=== Work request ===
Update the records below by replacing "Comprar" with "Añadir al carrito", and change nothing else.

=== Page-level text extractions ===
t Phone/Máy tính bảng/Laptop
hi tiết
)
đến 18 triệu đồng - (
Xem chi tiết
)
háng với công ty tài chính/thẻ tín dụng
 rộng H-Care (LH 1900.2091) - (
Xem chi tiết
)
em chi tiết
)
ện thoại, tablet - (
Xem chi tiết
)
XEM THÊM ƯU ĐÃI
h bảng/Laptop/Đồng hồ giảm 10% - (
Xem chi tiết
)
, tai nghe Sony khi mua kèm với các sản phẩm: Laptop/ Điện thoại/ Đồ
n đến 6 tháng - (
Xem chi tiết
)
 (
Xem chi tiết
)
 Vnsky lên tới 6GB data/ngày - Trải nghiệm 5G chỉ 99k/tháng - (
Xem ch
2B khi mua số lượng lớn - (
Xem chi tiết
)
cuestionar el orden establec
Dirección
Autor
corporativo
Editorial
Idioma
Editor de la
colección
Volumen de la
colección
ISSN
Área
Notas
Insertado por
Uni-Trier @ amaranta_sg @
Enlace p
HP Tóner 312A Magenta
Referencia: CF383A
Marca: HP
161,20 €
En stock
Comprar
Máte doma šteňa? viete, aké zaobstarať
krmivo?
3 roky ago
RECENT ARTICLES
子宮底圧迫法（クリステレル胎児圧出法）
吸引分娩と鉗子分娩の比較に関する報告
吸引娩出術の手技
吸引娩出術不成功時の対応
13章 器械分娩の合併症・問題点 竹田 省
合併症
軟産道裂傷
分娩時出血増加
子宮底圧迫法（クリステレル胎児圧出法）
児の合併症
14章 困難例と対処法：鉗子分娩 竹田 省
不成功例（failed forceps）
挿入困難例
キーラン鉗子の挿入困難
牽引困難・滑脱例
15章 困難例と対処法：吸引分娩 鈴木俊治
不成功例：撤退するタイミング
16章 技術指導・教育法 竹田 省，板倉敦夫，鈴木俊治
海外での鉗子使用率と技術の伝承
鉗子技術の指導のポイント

=== Completed exercise ===
t Phone/Máy tính bảng/Laptop
hi tiết
)
đến 18 triệu đồng - (
Xem chi tiết
)
háng với công ty tài chính/thẻ tín dụng
 rộng H-Care (LH 1900.2091) - (
Xem chi tiết
)
em chi tiết
)
ện thoại, tablet - (
Xem chi tiết
)
XEM THÊM ƯU ĐÃI
h bảng/Laptop/Đồng hồ giảm 10% - (
Xem chi tiết
)
, tai nghe Sony khi mua kèm với các sản phẩm: Laptop/ Điện thoại/ Đồ
n đến 6 tháng - (
Xem chi tiết
)
 (
Xem chi tiết
)
 Vnsky lên tới 6GB data/ngày - Trải nghiệm 5G chỉ 99k/tháng - (
Xem ch
2B khi mua số lượng lớn - (
Xem chi tiết
)
cuestionar el orden establec
Dirección
Autor
corporativo
Editorial
Idioma
Editor de la
colección
Volumen de la
colección
ISSN
Área
Notas
Insertado por
Uni-Trier @ amaranta_sg @
Enlace p
HP Tóner 312A Magenta
Referencia: CF383A
Marca: HP
161,20 €
En stock
Añadir al carrito
Máte doma šteňa? viete, aké zaobstarať
krmivo?
3 roky ago
RECENT ARTICLES
子宮底圧迫法（クリステレル胎児圧出法）
吸引分娩と鉗子分娩の比較に関する報告
吸引娩出術の手技
吸引娩出術不成功時の対応
13章 器械分娩の合併症・問題点 竹田 省
合併症
軟産道裂傷
分娩時出血増加
子宮底圧迫法（クリステレル胎児圧出法）
児の合併症
14章 困難例と対処法：鉗子分娩 竹田 省
不成功例（failed forceps）
挿入困難例
キーラン鉗子の挿入困難
牽引困難・滑脱例
15章 困難例と対処法：吸引分娩 鈴木俊治
不成功例：撤退するタイミング
16章 技術指導・教育法 竹田 省，板倉敦夫，鈴木俊治
海外での鉗子使用率と技術の伝承
鉗子技術の指導のポイント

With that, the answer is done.